▶ Your instructions
Each entry in this listing needs to be written out again, word for word.

▶ Data in this exercise
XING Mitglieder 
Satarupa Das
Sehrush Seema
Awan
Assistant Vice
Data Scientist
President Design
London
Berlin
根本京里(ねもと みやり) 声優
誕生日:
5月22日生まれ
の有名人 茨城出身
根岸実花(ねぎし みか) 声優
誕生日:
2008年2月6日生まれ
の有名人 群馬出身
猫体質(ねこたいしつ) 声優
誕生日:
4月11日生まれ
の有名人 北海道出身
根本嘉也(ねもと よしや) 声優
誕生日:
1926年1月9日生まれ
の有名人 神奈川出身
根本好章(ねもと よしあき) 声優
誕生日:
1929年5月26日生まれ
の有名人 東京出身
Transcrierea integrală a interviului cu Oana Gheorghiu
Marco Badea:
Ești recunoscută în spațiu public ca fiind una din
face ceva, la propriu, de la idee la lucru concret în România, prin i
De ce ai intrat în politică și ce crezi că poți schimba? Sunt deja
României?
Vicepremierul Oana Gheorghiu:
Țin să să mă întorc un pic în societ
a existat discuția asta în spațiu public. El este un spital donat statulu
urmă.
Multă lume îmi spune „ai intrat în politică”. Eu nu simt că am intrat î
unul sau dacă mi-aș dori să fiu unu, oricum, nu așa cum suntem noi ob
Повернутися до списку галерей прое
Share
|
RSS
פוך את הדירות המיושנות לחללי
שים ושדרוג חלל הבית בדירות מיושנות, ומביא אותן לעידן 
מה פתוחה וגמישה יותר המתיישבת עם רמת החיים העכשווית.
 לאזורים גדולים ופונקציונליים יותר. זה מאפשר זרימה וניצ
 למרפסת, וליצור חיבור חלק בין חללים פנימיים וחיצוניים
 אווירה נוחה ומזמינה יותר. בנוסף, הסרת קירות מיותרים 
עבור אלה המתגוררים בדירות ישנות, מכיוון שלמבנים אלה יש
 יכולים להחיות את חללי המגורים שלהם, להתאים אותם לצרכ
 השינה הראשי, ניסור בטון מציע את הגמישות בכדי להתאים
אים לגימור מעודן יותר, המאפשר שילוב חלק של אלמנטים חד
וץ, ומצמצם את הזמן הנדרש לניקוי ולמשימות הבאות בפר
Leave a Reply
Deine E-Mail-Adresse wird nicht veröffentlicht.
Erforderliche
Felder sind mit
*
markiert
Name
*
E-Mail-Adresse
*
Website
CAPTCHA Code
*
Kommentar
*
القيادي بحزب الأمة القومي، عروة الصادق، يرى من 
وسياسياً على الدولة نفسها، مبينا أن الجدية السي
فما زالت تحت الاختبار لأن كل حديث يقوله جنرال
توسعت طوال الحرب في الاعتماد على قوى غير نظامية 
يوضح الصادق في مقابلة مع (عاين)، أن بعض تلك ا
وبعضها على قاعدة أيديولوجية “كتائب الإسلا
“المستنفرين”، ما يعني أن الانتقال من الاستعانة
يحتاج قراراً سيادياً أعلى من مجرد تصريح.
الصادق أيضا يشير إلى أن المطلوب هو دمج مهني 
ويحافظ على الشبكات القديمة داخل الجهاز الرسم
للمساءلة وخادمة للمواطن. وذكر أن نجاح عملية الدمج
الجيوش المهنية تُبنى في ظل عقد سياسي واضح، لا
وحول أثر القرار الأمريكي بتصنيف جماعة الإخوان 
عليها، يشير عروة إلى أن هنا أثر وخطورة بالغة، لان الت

▶ Solved exercise
XING Mitglieder 
Satarupa Das
Sehrush Seema
Awan
Assistant Vice
Data Scientist
President Design
London
Berlin
根本京里(ねもと みやり) 声優
誕生日:
5月22日生まれ
の有名人 茨城出身
根岸実花(ねぎし みか) 声優
誕生日:
2008年2月6日生まれ
の有名人 群馬出身
猫体質(ねこたいしつ) 声優
誕生日:
4月11日生まれ
の有名人 北海道出身
根本嘉也(ねもと よしや) 声優
誕生日:
1926年1月9日生まれ
の有名人 神奈川出身
根本好章(ねもと よしあき) 声優
誕生日:
1929年5月26日生まれ
の有名人 東京出身
Transcrierea integrală a interviului cu Oana Gheorghiu
Marco Badea:
Ești recunoscută în spațiu public ca fiind una din
face ceva, la propriu, de la idee la lucru concret în România, prin i
De ce ai intrat în politică și ce crezi că poți schimba? Sunt deja
României?
Vicepremierul Oana Gheorghiu:
Țin să să mă întorc un pic în societ
a existat discuția asta în spațiu public. El este un spital donat statulu
urmă.
Multă lume îmi spune „ai intrat în politică”. Eu nu simt că am intrat î
unul sau dacă mi-aș dori să fiu unu, oricum, nu așa cum suntem noi ob
Повернутися до списку галерей прое
Share
|
RSS
פוך את הדירות המיושנות לחללי
שים ושדרוג חלל הבית בדירות מיושנות, ומביא אותן לעידן 
מה פתוחה וגמישה יותר המתיישבת עם רמת החיים העכשווית.
 לאזורים גדולים ופונקציונליים יותר. זה מאפשר זרימה וניצ
 למרפסת, וליצור חיבור חלק בין חללים פנימיים וחיצוניים
 אווירה נוחה ומזמינה יותר. בנוסף, הסרת קירות מיותרים 
עבור אלה המתגוררים בדירות ישנות, מכיוון שלמבנים אלה יש
 יכולים להחיות את חללי המגורים שלהם, להתאים אותם לצרכ
 השינה הראשי, ניסור בטון מציע את הגמישות בכדי להתאים
אים לגימור מעודן יותר, המאפשר שילוב חלק של אלמנטים חד
וץ, ומצמצם את הזמן הנדרש לניקוי ולמשימות הבאות בפר
Leave a Reply
Deine E-Mail-Adresse wird nicht veröffentlicht.
Erforderliche
Felder sind mit
*
markiert
Name
*
E-Mail-Adresse
*
Website
CAPTCHA Code
*
Kommentar
*
القيادي بحزب الأمة القومي، عروة الصادق، يرى من 
وسياسياً على الدولة نفسها، مبينا أن الجدية السي
فما زالت تحت الاختبار لأن كل حديث يقوله جنرال
توسعت طوال الحرب في الاعتماد على قوى غير نظامية 
يوضح الصادق في مقابلة مع (عاين)، أن بعض تلك ا
وبعضها على قاعدة أيديولوجية “كتائب الإسلا
“المستنفرين”، ما يعني أن الانتقال من الاستعانة
يحتاج قراراً سيادياً أعلى من مجرد تصريح.
الصادق أيضا يشير إلى أن المطلوب هو دمج مهني 
ويحافظ على الشبكات القديمة داخل الجهاز الرسم
للمساءلة وخادمة للمواطن. وذكر أن نجاح عملية الدمج
الجيوش المهنية تُبنى في ظل عقد سياسي واضح، لا
وحول أثر القرار الأمريكي بتصنيف جماعة الإخوان 
عليها، يشير عروة إلى أن هنا أثر وخطورة بالغة، لان الت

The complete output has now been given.